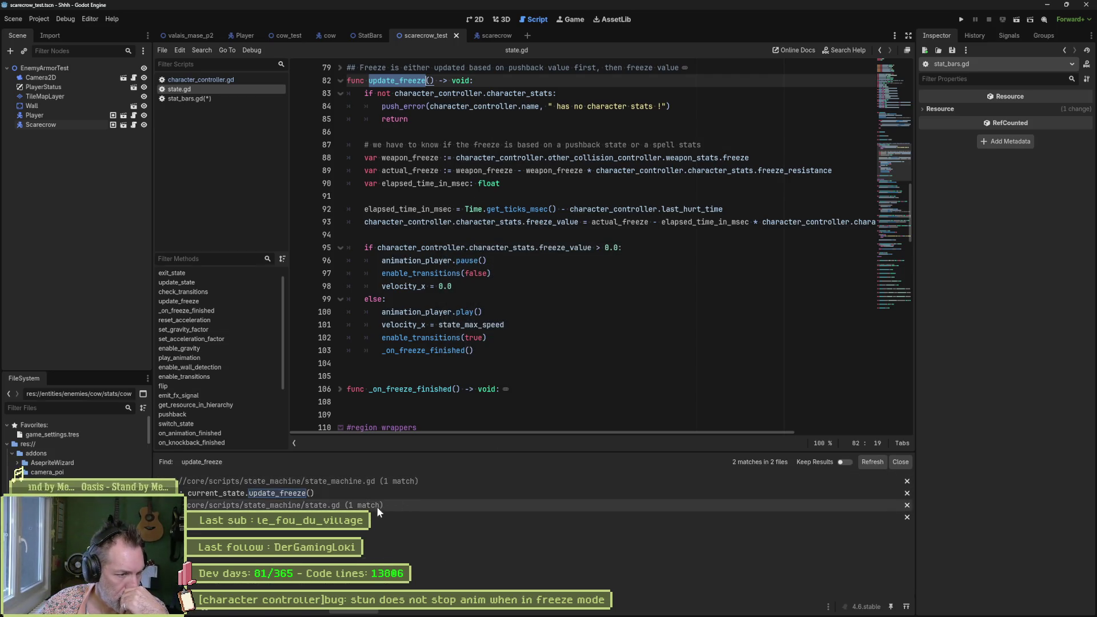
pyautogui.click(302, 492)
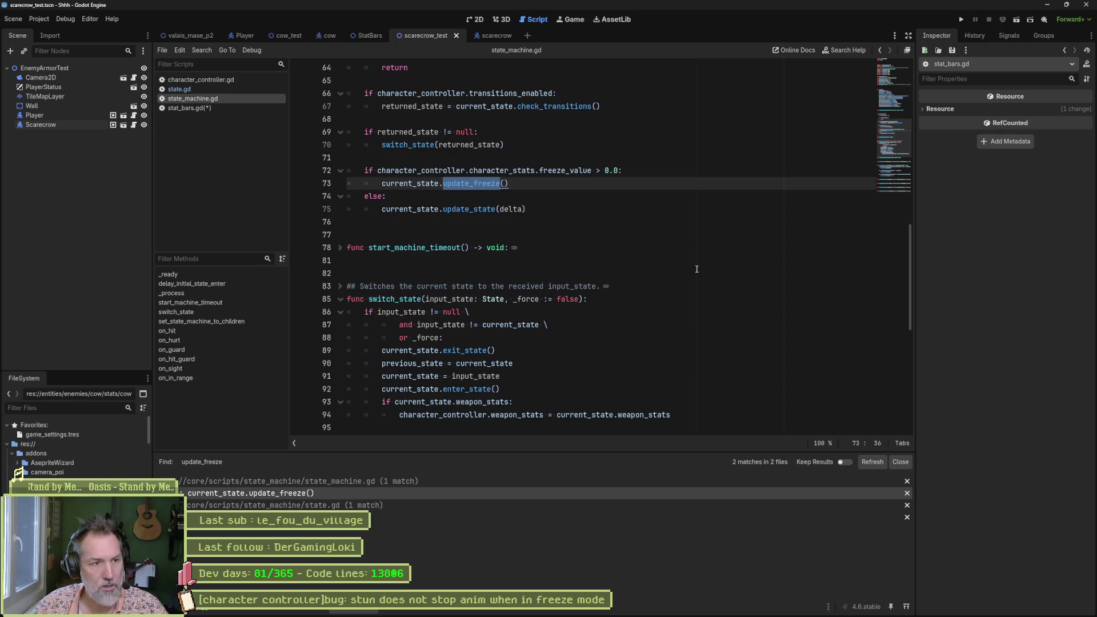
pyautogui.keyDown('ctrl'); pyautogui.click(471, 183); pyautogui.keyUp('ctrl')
+++
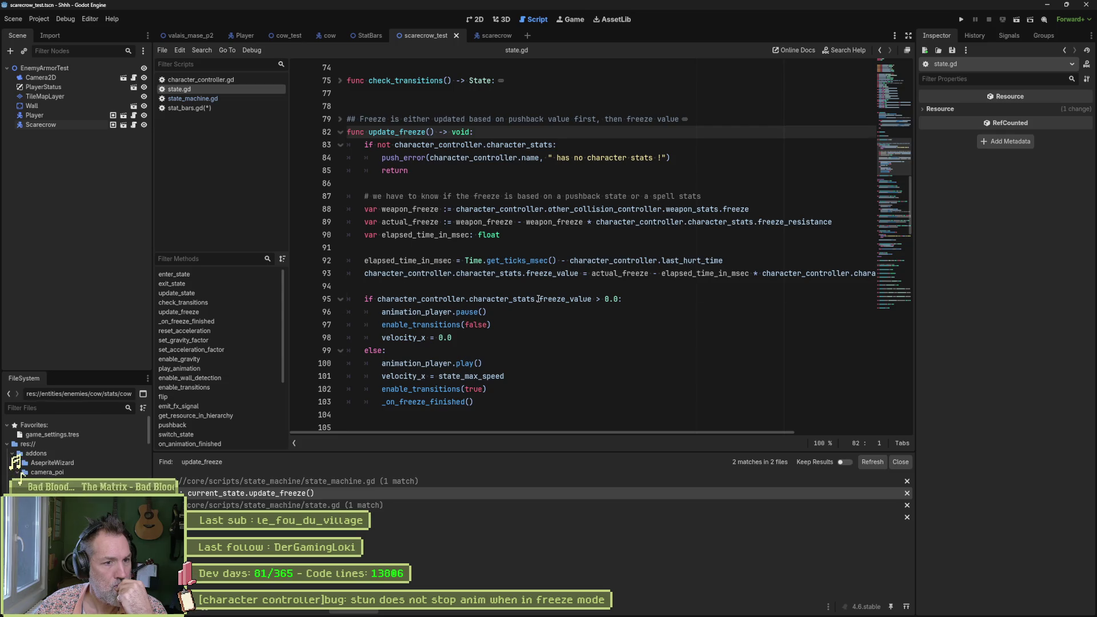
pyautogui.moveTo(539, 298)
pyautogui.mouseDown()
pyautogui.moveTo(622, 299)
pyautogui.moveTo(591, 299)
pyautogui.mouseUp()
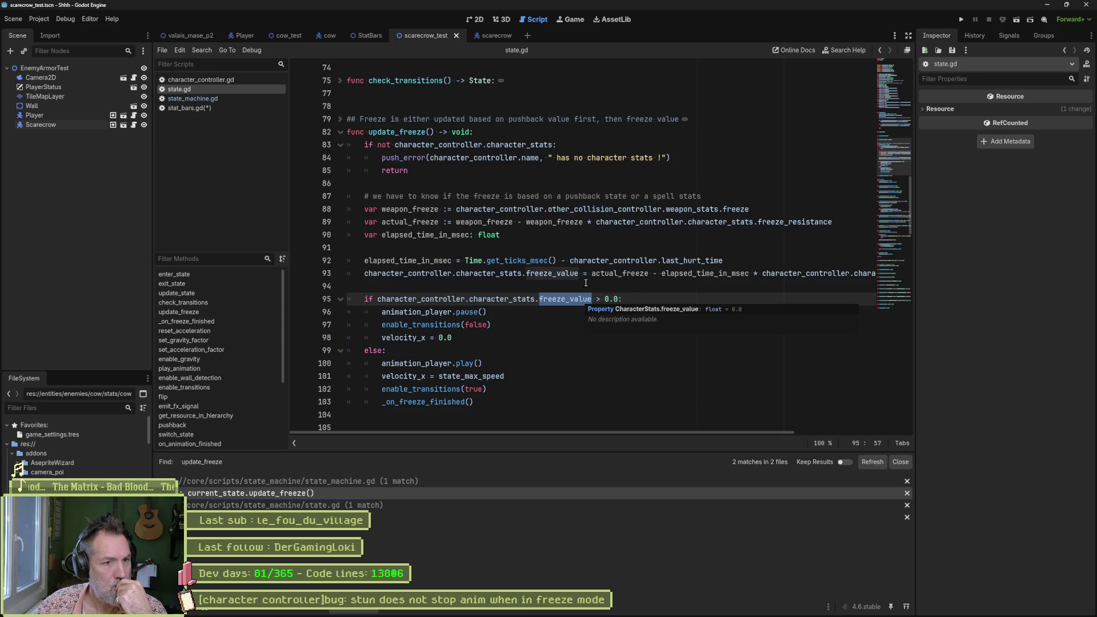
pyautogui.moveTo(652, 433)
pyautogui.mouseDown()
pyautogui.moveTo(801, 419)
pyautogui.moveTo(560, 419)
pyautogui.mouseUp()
+++
*THE TASK*:
Look above for the line containing "pyautogui.click(302, 492)", then copy exactly from it through the line containing "pyautogui.keyDown('ctrl'); pyautogui.click(471, 183);", keeping both and leaving out pictures. Add nothing else.

*TASK OUTPUT*:
pyautogui.click(302, 492)
pyautogui.keyDown('ctrl'); pyautogui.click(471, 183); pyautogui.keyUp('ctrl')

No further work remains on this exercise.